Sunday, August 1, 2010

The "Green At All Costs" Chevy Volt

Go here for a brilliant analysis of Government Motors' new Chevy Volt.  In the words of the email that brought this to my attention,  This was printed in the New York Times!  How bad have things gotten when Bammy can't even trust Pravda on the Hudson to shill for him anymore?


GENERAL MOTORS introduced America to the Chevrolet Volt at the 2007 Detroit Auto Show as a low-slung concept car that would someday be the future of motorized transportation. It would go 40 miles on battery power alone, promised G.M., after which it would create its own electricity with a gas engine. Three and a half years — and one government-assisted bankruptcy later — G.M. is bringing a Volt to market that makes good on those two promises. The problem is, well, everything else.

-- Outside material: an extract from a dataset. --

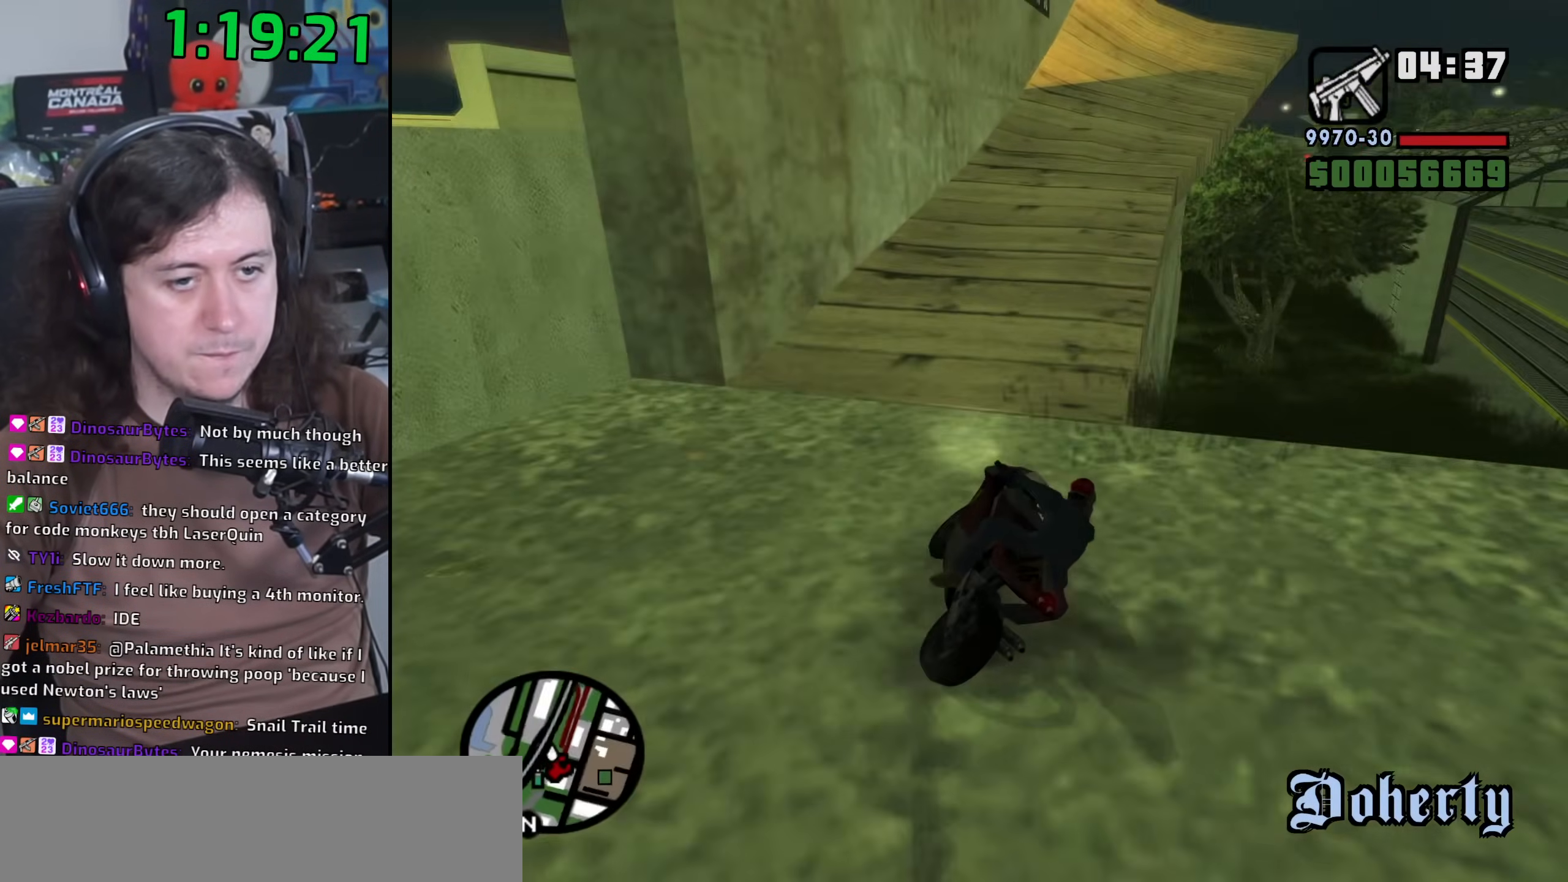
{"keys": ["2", "w"], "mouse": [], "events": [[33, "d", "down"], [67, "2", "up"], [183, "2", "down"], [300, "2", "up"], [417, "d", "up"], [450, "2", "down"]]}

For starters, G.M.’s vision turned into a car that costs $41,000 before relevant tax breaks ... but after billions of dollars of government loans and grants for the Volt’s development and production. And instead of the sleek coupe of 2007, it looks suspiciously similar to a Toyota Prius. It also requires premium gasoline, seats only four people (the battery runs down the center of the car, preventing a rear bench) and has less head and leg room than the $17,000 Chevrolet Cruze, which is more or less the non-electric version of the Volt.

In short, the Volt appears to be exactly the kind of green-at-all-costs car that some opponents of the bailout feared the government might order G.M. to build. Unfortunately for this theory, G.M. was already committed to the Volt when it entered bankruptcy. And though President Obama’s task force reported in 2009 that the Volt “will likely be too expensive to be commercially successful in the short term,” it didn’t cancel the project.
You know, somebody should have known this would happen before we put all this money into it.

Oh wait, we did.

1 comment:

Hot Sam said...

My first new car was a Geo Metro, marketed by GM with a 3 cylinder engine. It was built by Suzuki.

In a typical month I would get over 50 mpg. On one long trip from Colorado to Georgia I averaged 60 miles per gallon. On a trip to Wyoming with a good tailwind, I got 66 mpg. Coming home into the wind, I got 35 mpg.

That car was built in 1990 and I paid $8000 for it. Why can't we build, 20 years later, a car with the same fuel efficiency and better performance characteristics at a low price? Geo is now defunct.

Americans DO NOT WANT fuel efficient cars at the expense of other features they want. Look at GM's recent sales increases and they're almost all attributable to big pickups and SUVs. Half the cars in San Francisco are gas guzzlers.

Billions of dollars thrown at UAW and greentech for a pipe dream. There will be blood.